A former postmistress from Hull has said that she "never thought this day would come" after having her conviction for false accounting overturned.

Janet Skinner was wrongly jailed for nine months in 2007 after the faulty Horizon IT system made it appear that accounts were haemorrhaging thousands of pounds.

Janet was one of 39 postmasters who had their convictions overturned in the High Court today.

She said that as soon as she heard her name read out in court today she just started crying tears of "joy and relief".

Money started going missing from Janet's former Post Office in Bransholme in Hull in 2006.

By the time she was prosecuted the following year - there was a £59,000 black hole in her accounts. 

"It's just that initial shock of being sent to jail for something you know you haven't done," she said.

She was so heartbroken at the false conviction - she refused to allow her two children to visit her in prison.

She added: "I didn't want them with that memory of me being in jail. It was hard, so it was bad enough me going to jail without making them have that memory, you know I didn't want them to have that lasting memory of seeing me in there so I refused to see them."

Last year, the Post Office confirmed it would not oppose most of the appeals and apologised for "historical failings". 

Announcing the court’s ruling, Lord Justice Holroyde said the Post Office "knew there were serious issues about the reliability of Horizon" and had a "clear duty to investigate" the system’s defects.

But the Post Office “consistently asserted that Horizon was robust and reliable”, and “effectively steamrolled over any sub-postmaster who sought to challenge its accuracy”, the judge added.

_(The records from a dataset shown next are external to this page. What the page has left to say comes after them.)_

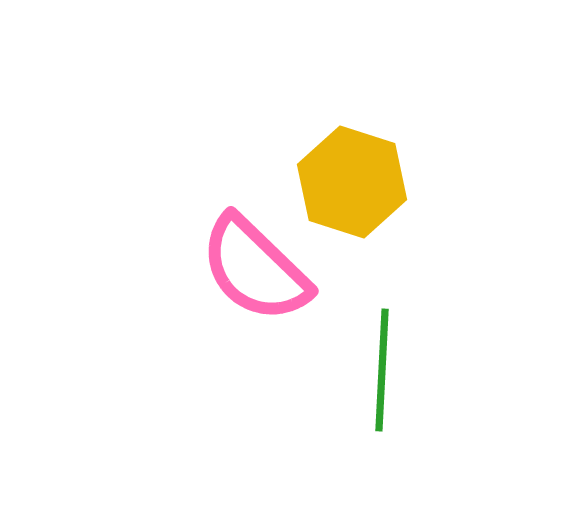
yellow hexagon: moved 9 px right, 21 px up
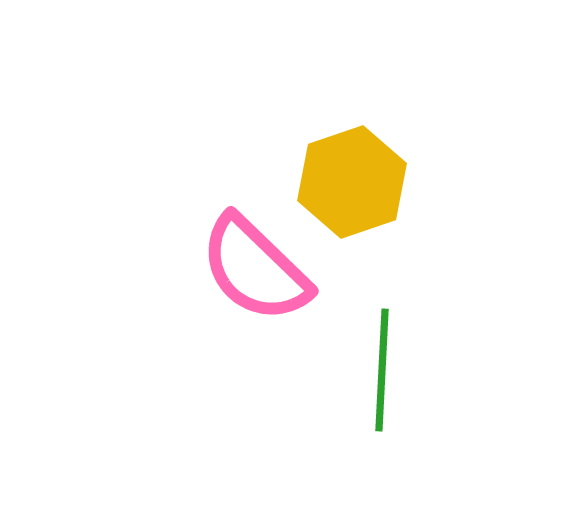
yellow hexagon: rotated 23 degrees clockwise
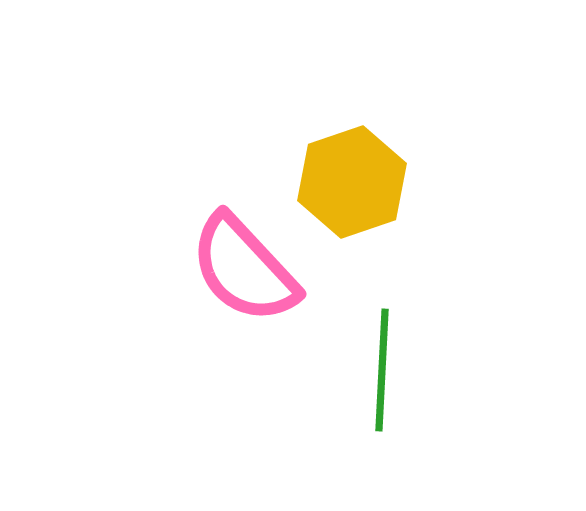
pink semicircle: moved 11 px left; rotated 3 degrees clockwise
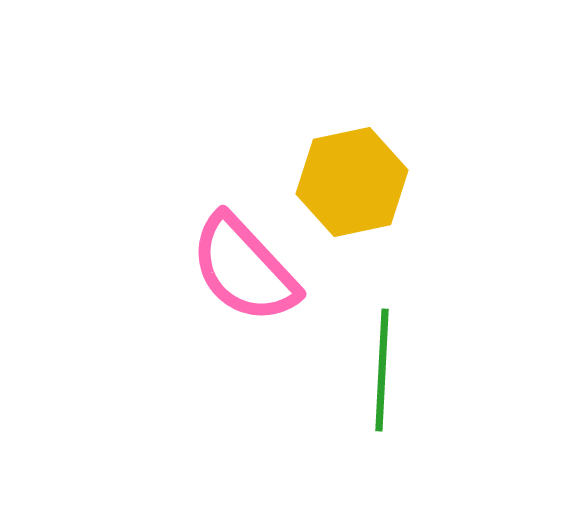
yellow hexagon: rotated 7 degrees clockwise
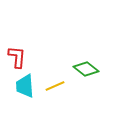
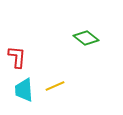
green diamond: moved 31 px up
cyan trapezoid: moved 1 px left, 4 px down
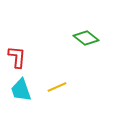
yellow line: moved 2 px right, 1 px down
cyan trapezoid: moved 3 px left; rotated 15 degrees counterclockwise
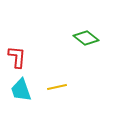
yellow line: rotated 12 degrees clockwise
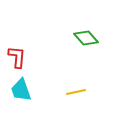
green diamond: rotated 10 degrees clockwise
yellow line: moved 19 px right, 5 px down
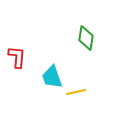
green diamond: rotated 50 degrees clockwise
cyan trapezoid: moved 31 px right, 13 px up
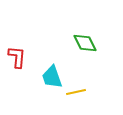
green diamond: moved 1 px left, 5 px down; rotated 35 degrees counterclockwise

The Post Office has previously said it will not seek retrials of any of the appellants if their convictions are overturned.

In a statement after the ruling, Post Office chairman Tim Parker said: “The Post Office is extremely sorry for the impact on the lives of these postmasters and their families that was caused by historical failures.

“Post Office stopped prosecutions soon after its separation from Royal Mail a decade ago and has throughout this appeals process supported the overturning of the vast majority of convictions."The Communication Workers Union has called for a criminal investigation into Senior Post Office figures over the scandal.

CWU National Officer for Postmasters Andy Furey said: "At long last, 39 innocent people have been exonerated for crimes they did not commit.

"This has been one of the biggest miscarriages of justice in British history."